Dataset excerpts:
________________

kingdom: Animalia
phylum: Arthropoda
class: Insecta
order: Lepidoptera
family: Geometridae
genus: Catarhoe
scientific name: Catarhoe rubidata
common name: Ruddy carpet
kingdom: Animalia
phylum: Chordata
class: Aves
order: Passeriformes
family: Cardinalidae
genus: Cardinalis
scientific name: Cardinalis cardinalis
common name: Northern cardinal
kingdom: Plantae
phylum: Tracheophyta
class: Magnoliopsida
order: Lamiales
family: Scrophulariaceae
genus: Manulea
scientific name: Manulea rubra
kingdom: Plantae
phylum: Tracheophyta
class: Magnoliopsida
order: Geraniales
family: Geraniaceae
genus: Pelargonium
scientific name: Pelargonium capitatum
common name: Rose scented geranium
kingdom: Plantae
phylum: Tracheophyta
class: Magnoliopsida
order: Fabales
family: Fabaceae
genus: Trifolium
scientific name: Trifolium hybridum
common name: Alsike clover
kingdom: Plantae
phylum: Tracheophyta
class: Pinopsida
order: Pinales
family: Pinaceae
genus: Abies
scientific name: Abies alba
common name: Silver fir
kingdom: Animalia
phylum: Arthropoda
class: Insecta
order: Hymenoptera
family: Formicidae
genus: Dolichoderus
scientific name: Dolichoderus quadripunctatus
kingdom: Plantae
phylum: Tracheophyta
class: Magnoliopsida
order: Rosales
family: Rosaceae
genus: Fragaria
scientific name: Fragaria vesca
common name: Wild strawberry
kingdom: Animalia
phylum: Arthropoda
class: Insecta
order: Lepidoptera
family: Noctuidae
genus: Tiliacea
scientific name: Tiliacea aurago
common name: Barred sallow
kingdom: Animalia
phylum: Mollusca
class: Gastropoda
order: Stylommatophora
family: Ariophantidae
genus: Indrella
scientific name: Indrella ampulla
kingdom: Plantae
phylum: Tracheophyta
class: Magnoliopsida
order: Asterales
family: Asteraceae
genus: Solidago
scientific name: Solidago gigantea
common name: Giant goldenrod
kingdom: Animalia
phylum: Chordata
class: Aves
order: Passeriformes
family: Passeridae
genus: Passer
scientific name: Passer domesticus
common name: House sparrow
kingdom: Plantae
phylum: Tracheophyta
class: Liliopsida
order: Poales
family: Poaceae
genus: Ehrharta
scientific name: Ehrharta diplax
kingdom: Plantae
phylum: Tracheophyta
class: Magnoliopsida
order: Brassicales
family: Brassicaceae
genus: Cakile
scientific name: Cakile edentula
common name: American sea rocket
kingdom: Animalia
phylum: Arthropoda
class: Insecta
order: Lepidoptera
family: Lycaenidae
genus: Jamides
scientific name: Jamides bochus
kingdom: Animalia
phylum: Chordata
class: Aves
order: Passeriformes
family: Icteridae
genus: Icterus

________________

- **Description of the task**
Rewrite all the records above, substituting "binomial name" for every "scientific name" and leaving everything else unchanged.

- **Correct result**
kingdom: Animalia
phylum: Arthropoda
class: Insecta
order: Lepidoptera
family: Geometridae
genus: Catarhoe
binomial name: Catarhoe rubidata
common name: Ruddy carpet
kingdom: Animalia
phylum: Chordata
class: Aves
order: Passeriformes
family: Cardinalidae
genus: Cardinalis
binomial name: Cardinalis cardinalis
common name: Northern cardinal
kingdom: Plantae
phylum: Tracheophyta
class: Magnoliopsida
order: Lamiales
family: Scrophulariaceae
genus: Manulea
binomial name: Manulea rubra
kingdom: Plantae
phylum: Tracheophyta
class: Magnoliopsida
order: Geraniales
family: Geraniaceae
genus: Pelargonium
binomial name: Pelargonium capitatum
common name: Rose scented geranium
kingdom: Plantae
phylum: Tracheophyta
class: Magnoliopsida
order: Fabales
family: Fabaceae
genus: Trifolium
binomial name: Trifolium hybridum
common name: Alsike clover
kingdom: Plantae
phylum: Tracheophyta
class: Pinopsida
order: Pinales
family: Pinaceae
genus: Abies
binomial name: Abies alba
common name: Silver fir
kingdom: Animalia
phylum: Arthropoda
class: Insecta
order: Hymenoptera
family: Formicidae
genus: Dolichoderus
binomial name: Dolichoderus quadripunctatus
kingdom: Plantae
phylum: Tracheophyta
class: Magnoliopsida
order: Rosales
family: Rosaceae
genus: Fragaria
binomial name: Fragaria vesca
common name: Wild strawberry
kingdom: Animalia
phylum: Arthropoda
class: Insecta
order: Lepidoptera
family: Noctuidae
genus: Tiliacea
binomial name: Tiliacea aurago
common name: Barred sallow
kingdom: Animalia
phylum: Mollusca
class: Gastropoda
order: Stylommatophora
family: Ariophantidae
genus: Indrella
binomial name: Indrella ampulla
kingdom: Plantae
phylum: Tracheophyta
class: Magnoliopsida
order: Asterales
family: Asteraceae
genus: Solidago
binomial name: Solidago gigantea
common name: Giant goldenrod
kingdom: Animalia
phylum: Chordata
class: Aves
order: Passeriformes
family: Passeridae
genus: Passer
binomial name: Passer domesticus
common name: House sparrow
kingdom: Plantae
phylum: Tracheophyta
class: Liliopsida
order: Poales
family: Poaceae
genus: Ehrharta
binomial name: Ehrharta diplax
kingdom: Plantae
phylum: Tracheophyta
class: Magnoliopsida
order: Brassicales
family: Brassicaceae
genus: Cakile
binomial name: Cakile edentula
common name: American sea rocket
kingdom: Animalia
phylum: Arthropoda
class: Insecta
order: Lepidoptera
family: Lycaenidae
genus: Jamides
binomial name: Jamides bochus
kingdom: Animalia
phylum: Chordata
class: Aves
order: Passeriformes
family: Icteridae
genus: Icterus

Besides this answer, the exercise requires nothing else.